The first "sum" section shows about 45 GB/s of DRAM bandwidth on each package and somewhere in the 5-6 GB/s range of QPI bandwidth on each package.    This is a little bit lower than what I saw in your results previously, but not by a huge amount.

The real question here is "what are the QPI counters programmed to count?"   There are many different QPI events (as described in the Xeon E5 v4 Uncore Performance Monitoring Guide, document 334291-001) -- some of these count only data packets, some count data packets plus their associated header packets, some count commands, some count snoops, some count snoop responses, etc, etc, etc....   To use this for studying NUMA effects, one would like to have the counters only increment for data packets.   I have not had a chance to check these events on Xeon E5 v4, but on Xeon E5 v3 a large number of these events are badly broken.   So it is at least *possible* that VTune is forced to use an event that counts more than just data in order to get useful results.  If this is the case, the results are consistent with transferring zero data over QPI, but counting about 8 Bytes of "other" traffic per local cache line transfer.  This could be a read request or a snoop (depending on the snoop mode that the system is booted in), or a snoop response -- it would take a modest number of experiments to pin this down.

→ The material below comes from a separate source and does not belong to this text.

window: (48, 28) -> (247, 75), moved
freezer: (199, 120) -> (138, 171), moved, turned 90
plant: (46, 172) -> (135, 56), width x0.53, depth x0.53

If you have administrator rights on the system, it might be helpful to pause the VTune job somewhere in the middle and read the QPI configuration registers (as described in Section 2.9 of the Xeon E5 v4 Uncore Performance Monitoring Guide) to see what VTune is using to measure "QPI Bandwidth".   These are QPI configuration space registers, which can be read easily using the "lspci" command on Linux systems.   Understanding the results is not easy at all, and there is no guarantee that what VTune calls "QPI Bandwidth" is even measured using the QPI counters -- similar information on remote accesses can be inferred from counters in the L3 (CBo units) and Home Agent.